I welcome the bill for completing many of those recommendations: linking teaching excellence with fees charged to students; removing barriers to entry for new higher education providers; and creating a new regulator that is fit for purpose.
One of the principles that guided my review was that diversity of institutions was, and remains, essential to creating a competitive market that can provide quality teaching and satisfy student demand.
Higher education has sometimes been too much like a club where the rules are made for the benefit of universities. These reforms will begin to change that. Students will have access to more information when they’re making application choices; universities will be under more pressure to improve the quality of teaching; and new providers that do not add meaningful choice, diversity and quality to the sector will be exposed by the new teaching excellence framework.
Organisations offering courses validated by a provider with degree-awarding powers are critical to this process. However, in compiling my report, my panel and I spoke to many such organisations and found in many instances that the validation arrangements simply did not work. They were highly lucrative for established providers, but created a closed shop that stifled innovation and competition among new entrants and as a result reduced student choice.

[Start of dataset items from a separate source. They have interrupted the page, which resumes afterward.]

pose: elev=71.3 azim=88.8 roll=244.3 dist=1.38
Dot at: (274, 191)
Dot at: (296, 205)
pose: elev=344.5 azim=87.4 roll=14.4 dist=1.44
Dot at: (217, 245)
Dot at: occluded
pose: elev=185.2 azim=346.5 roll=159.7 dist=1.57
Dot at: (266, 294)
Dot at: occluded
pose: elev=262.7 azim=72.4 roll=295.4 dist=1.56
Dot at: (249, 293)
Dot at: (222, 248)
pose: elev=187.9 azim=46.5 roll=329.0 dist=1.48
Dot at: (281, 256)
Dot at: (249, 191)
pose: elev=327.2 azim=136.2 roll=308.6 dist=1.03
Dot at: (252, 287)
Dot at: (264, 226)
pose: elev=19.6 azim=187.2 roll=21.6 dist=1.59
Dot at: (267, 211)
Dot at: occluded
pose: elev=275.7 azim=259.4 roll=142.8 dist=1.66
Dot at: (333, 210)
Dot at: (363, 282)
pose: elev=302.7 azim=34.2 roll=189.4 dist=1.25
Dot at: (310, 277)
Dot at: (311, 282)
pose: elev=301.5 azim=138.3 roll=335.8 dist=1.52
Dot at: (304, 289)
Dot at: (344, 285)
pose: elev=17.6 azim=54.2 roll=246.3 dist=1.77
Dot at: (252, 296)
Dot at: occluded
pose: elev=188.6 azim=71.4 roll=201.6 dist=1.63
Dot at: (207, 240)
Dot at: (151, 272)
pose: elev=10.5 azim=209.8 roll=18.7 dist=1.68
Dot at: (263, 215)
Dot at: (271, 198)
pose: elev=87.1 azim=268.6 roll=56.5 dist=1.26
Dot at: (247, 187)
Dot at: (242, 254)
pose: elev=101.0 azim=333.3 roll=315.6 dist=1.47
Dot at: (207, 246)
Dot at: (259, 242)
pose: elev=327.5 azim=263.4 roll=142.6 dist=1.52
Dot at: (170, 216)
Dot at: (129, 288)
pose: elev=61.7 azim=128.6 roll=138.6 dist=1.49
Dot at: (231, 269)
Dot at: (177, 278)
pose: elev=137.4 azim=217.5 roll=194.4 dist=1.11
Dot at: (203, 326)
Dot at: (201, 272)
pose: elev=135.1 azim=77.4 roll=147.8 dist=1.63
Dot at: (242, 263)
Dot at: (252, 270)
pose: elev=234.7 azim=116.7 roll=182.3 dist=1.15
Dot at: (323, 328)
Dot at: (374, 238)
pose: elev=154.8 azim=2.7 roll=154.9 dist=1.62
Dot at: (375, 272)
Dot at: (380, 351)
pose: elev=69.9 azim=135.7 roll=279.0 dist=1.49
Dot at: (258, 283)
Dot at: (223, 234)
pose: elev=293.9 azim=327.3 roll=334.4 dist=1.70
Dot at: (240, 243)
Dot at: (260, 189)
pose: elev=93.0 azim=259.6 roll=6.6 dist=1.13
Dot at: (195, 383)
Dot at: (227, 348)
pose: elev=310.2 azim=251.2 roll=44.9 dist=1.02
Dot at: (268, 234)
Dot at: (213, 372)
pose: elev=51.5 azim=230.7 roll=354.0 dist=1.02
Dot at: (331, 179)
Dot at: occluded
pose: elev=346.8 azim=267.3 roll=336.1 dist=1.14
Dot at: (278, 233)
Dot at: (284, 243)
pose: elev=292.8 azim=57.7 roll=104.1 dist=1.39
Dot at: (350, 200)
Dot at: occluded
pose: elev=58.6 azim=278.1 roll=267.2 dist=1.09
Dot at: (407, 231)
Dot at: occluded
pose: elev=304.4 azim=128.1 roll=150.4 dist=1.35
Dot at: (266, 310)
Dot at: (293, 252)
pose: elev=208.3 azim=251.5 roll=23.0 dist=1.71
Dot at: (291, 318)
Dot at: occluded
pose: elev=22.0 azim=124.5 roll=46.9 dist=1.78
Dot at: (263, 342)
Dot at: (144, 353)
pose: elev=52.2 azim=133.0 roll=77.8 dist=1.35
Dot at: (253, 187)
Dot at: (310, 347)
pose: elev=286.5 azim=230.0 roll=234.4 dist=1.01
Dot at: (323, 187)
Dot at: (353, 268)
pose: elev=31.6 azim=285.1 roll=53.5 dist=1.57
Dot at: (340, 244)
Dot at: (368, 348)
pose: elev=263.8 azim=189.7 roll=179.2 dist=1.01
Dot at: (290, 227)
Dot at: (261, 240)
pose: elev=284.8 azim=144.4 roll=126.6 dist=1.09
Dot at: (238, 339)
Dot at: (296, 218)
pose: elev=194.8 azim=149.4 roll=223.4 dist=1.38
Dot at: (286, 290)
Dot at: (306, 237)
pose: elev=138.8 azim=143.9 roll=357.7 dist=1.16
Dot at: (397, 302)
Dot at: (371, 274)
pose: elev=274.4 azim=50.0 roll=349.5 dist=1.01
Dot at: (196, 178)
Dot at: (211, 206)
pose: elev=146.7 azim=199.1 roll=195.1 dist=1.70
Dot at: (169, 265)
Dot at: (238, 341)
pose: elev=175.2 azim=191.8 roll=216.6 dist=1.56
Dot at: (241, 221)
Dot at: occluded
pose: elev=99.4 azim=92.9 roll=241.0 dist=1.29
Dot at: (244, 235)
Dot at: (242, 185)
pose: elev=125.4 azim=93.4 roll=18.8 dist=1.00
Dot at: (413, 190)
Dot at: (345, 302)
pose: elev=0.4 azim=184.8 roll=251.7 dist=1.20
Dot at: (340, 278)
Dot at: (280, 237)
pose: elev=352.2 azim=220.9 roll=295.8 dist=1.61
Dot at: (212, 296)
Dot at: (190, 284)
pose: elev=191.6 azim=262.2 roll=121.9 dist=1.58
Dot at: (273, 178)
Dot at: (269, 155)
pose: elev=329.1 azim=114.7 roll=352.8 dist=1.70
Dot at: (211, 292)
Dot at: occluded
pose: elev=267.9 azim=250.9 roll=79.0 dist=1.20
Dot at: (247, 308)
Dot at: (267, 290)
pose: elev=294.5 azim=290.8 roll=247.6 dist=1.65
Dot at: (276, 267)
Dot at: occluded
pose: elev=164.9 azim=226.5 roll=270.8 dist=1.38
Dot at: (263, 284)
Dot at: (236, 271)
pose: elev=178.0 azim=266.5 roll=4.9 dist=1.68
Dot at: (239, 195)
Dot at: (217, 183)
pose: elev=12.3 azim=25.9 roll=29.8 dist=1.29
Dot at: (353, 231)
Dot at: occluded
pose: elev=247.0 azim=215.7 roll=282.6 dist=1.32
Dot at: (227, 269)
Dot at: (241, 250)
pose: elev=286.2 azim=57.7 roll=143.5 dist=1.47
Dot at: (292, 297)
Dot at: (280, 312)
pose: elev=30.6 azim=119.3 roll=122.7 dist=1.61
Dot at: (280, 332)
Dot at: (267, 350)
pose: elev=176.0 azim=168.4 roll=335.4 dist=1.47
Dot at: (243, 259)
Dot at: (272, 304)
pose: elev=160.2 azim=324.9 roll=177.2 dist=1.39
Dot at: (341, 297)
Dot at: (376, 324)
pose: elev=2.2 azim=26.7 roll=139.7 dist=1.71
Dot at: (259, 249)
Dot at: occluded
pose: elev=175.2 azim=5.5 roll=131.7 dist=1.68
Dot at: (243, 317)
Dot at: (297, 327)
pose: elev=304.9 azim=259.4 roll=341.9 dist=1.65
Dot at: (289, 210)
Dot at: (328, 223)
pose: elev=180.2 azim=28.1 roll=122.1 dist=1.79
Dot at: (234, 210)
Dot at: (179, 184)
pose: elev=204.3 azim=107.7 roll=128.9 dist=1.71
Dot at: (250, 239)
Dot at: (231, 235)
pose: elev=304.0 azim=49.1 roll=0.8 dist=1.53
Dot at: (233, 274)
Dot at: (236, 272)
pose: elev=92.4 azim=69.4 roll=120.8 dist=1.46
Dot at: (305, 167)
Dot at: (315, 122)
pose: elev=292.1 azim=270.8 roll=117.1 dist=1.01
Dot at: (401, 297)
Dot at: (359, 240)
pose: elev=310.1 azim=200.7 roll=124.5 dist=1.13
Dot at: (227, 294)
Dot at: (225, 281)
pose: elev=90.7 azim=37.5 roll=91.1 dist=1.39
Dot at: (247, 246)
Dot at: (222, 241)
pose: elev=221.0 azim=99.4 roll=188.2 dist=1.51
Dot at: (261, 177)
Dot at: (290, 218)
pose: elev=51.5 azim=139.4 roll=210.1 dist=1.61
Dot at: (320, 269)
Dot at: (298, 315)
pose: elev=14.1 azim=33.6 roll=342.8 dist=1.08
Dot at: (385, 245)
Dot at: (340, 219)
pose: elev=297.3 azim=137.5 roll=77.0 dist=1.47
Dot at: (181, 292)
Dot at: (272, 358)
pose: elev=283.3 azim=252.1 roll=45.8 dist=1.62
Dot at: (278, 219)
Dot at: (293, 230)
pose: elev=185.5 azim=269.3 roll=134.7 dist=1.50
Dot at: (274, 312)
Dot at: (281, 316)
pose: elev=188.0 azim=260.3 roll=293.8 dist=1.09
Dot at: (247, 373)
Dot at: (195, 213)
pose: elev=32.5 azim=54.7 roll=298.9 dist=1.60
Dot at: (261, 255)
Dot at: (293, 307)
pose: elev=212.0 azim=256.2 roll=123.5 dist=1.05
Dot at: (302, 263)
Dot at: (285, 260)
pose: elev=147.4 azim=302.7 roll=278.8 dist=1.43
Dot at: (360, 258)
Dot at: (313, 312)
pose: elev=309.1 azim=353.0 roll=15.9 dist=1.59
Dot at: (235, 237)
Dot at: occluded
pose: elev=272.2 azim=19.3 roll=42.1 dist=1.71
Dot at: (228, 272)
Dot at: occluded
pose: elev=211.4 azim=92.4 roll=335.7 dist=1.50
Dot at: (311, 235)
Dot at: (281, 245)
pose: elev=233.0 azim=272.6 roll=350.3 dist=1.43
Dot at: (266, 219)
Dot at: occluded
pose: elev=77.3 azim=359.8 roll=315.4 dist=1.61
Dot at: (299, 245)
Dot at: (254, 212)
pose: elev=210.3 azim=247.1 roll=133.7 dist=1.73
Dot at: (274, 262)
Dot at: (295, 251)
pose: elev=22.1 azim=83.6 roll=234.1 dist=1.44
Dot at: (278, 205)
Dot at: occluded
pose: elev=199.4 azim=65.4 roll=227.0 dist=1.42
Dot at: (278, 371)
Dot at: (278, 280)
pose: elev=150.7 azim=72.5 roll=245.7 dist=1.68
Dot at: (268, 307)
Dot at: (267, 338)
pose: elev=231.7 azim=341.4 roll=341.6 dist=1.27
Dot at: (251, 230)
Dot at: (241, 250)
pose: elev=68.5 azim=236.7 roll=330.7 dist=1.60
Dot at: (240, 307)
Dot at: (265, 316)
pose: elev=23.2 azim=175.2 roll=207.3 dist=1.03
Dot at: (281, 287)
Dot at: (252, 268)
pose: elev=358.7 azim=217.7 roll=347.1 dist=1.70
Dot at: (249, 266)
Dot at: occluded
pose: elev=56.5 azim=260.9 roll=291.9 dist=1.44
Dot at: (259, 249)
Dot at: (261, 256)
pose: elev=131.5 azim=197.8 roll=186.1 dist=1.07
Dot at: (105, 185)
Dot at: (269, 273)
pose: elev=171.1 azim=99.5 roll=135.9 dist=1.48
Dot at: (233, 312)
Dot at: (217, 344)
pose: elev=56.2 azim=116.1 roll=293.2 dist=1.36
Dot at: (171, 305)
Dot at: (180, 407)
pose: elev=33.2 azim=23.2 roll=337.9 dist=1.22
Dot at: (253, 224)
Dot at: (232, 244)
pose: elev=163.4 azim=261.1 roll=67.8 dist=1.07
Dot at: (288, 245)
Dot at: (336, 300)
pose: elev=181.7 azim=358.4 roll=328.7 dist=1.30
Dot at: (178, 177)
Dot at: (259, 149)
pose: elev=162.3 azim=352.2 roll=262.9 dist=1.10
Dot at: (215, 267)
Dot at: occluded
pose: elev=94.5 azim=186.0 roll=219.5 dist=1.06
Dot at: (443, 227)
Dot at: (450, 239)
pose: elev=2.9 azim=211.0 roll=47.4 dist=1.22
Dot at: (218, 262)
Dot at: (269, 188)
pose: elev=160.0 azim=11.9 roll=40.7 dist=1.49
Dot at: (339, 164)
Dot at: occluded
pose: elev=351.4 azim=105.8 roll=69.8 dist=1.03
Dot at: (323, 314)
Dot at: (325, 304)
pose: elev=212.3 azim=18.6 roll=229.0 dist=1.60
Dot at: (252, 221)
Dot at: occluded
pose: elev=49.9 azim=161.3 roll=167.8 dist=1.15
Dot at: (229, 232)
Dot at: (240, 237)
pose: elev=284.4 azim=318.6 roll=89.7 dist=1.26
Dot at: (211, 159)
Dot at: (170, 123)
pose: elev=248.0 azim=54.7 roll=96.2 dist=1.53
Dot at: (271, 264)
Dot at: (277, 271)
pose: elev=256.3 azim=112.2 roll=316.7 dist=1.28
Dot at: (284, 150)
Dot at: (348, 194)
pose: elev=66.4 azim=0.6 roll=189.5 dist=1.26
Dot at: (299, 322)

The right approach for the future is a level playing field for new and old. I hope, therefore, that the bill will prompt traditional providers to recognise the benefits for all in expanding the higher education sector, promoting greater choice, greater opportunities and excellence in higher education. I hope that they will respond positively to such competition.
In the rare case where this does not happen, however, it seems entirely right that the Office for Students should be able to step in as a validator of last resort. In doing so, it is essential that the regulator is independent. The Office for Students’ executive and board must be populated with those with no vested interests in the sector. The existence of an independent, capable regulator will be essential if the reforms proposed in this bill are to be sustainable and credible.
Lord Browne of Madingley headed the inquiry whose findings were published in 2010 as Securing a Sustainable Future for Higher Education.